Document extract -

········

Organization gives inner-city youths the opportunity for entrepreneurship and tools to pursue their goals

Underprivileged kids don't often get a chance to pitch a business plan. But as two TD Bank employees have discovered through their work with the Network for Teaching Entrepreneurship, inner-city youths have a whole lot of ideas. They just need to be given the opportunity and tools to pursue their goals.

Start-up skills

Better known as NFTE (pronounced “nifty"), the Network for Teaching Entrepreneurship serves to build entrepreneurial skills in youths from under-resourced communities through educational courses and competitions. A volunteer network of successful entrepreneurs and business people works with these young people to support classroom activities and competitions. The various programs range from foundational entrepreneurial courses that teach students how to come up with an idea and business plan to competitions in which students can win seed money for their venture (think Shark Tank for teenagers).

"NFTE shows kids how to be entrepreneurial," said Christopher Simco, a TD Bank Emerging Payments Product Manager, who first got involved with NFTE several years ago and has twice judged competitions in West Philadelphia. "It's empowering for them to realize that an idea doesn't need to be groundbreaking. There just has to be a need that we can focus on."

Finding connections

Both Christopher and his colleague Claude Lawrence, a Fintech Intel and Innovation, US Payments Senior Manager, have seen the positive effect that comes with working with kids in need. They worked with the students at Camden Big Picture Learning Academy to develop their ideas, asking prodding questions, such as what do they see that no longer works in an industry and how could they fix those things? Claude highlighted a student who discovered it was cheaper to buy sports jerseys outside of the team's home market and suggested starting an online jersey exchange with other cities. "The idea doesn't need to be groundbreaking," Christopher said. "It's just about finding a need for something."

········

(Records in a dataset)
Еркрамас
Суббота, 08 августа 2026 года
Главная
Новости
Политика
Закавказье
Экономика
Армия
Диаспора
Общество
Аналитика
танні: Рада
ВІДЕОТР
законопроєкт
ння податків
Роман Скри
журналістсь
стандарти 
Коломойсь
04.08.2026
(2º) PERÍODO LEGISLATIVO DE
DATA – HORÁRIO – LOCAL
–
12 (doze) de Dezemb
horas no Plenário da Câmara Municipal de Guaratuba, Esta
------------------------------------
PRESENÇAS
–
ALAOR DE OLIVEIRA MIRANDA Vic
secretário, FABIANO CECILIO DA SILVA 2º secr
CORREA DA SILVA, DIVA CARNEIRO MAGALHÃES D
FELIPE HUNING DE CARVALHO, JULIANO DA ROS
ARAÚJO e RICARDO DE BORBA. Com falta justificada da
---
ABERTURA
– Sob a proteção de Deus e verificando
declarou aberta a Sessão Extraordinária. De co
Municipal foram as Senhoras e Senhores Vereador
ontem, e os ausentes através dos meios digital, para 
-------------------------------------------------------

········

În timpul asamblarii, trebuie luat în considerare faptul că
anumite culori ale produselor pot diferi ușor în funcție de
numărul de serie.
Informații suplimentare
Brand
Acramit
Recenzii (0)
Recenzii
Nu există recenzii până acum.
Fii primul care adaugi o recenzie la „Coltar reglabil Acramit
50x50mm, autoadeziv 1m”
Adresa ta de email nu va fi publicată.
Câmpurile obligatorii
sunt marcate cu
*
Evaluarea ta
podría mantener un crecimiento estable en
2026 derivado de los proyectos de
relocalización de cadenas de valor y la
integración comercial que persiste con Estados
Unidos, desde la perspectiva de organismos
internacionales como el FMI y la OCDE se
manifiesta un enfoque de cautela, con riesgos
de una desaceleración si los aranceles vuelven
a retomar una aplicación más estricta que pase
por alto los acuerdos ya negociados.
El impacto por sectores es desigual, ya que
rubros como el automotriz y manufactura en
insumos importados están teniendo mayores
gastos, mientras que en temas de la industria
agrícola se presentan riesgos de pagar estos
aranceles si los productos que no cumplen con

········

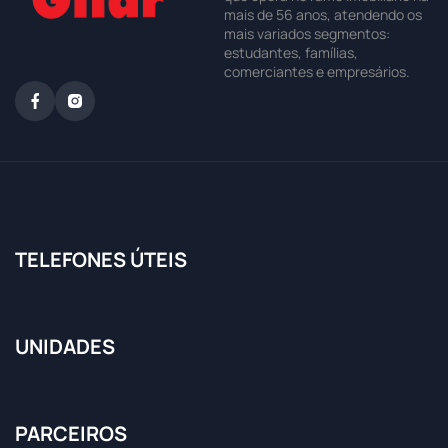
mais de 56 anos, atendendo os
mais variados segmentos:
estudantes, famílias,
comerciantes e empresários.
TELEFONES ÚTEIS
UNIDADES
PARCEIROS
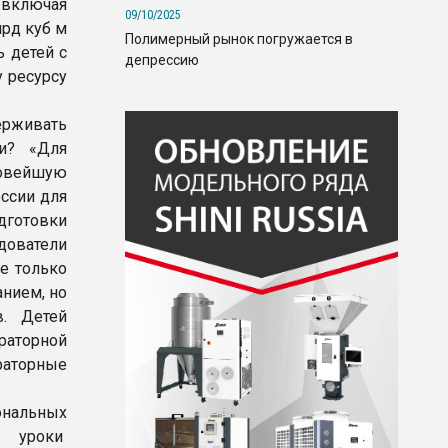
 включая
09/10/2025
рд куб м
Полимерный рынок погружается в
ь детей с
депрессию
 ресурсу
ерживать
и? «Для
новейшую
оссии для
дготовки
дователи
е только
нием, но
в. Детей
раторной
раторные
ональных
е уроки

········

Problems to work on -
1) Answer these questions from the article about the Network for Teaching Entrepreneurship:
(a) How is the abbreviation NFTE pronounced?
(b) Where has Christopher Simco twice judged competitions?
(c) At which school did Christopher and Claude work with students on their ideas?
2) Write what comes next in the article about the Network for Teaching Entrepreneurship, picking up after its last sentence.

Outputs for the tasks -
1)
(a) It is pronounced "nifty."
(b) He judged them in West Philadelphia.
(c) They worked with students at Camden Big Picture Learning Academy.

2)
"They're teenagers and they don't want to be too excited," Claude said. "But as we started talking to them that way then they'd light up with their ideas."

Looking to the future

According to Claude, one of the most important aspects of the program is how it exposes kids to people in different professions. Claude himself grew up going to inner-city public schools and was lucky to have parents who encouraged educational and professional pursuits. But, he pointed out, this is not always the case. "Kids of that age and socioeconomic status don't always see people in suits going to work. That has a huge effect on their psyche."

Learning from each other

The teaching experience was mutually beneficial for Christopher and Claude, who both said they learned a lot from the students. "I work in payments and I've been thinking a lot about how Gen Z is thinking about that," Christopher said. NFTE provided the opportunity to learn how the younger generation uses payment systems on an everyday basis.

"This is a symbiotic relationship," Chris said. "We can ask students what they think about ideas as much as they're asking us. So just as much as we provide guidance to the students, they're inspiring us."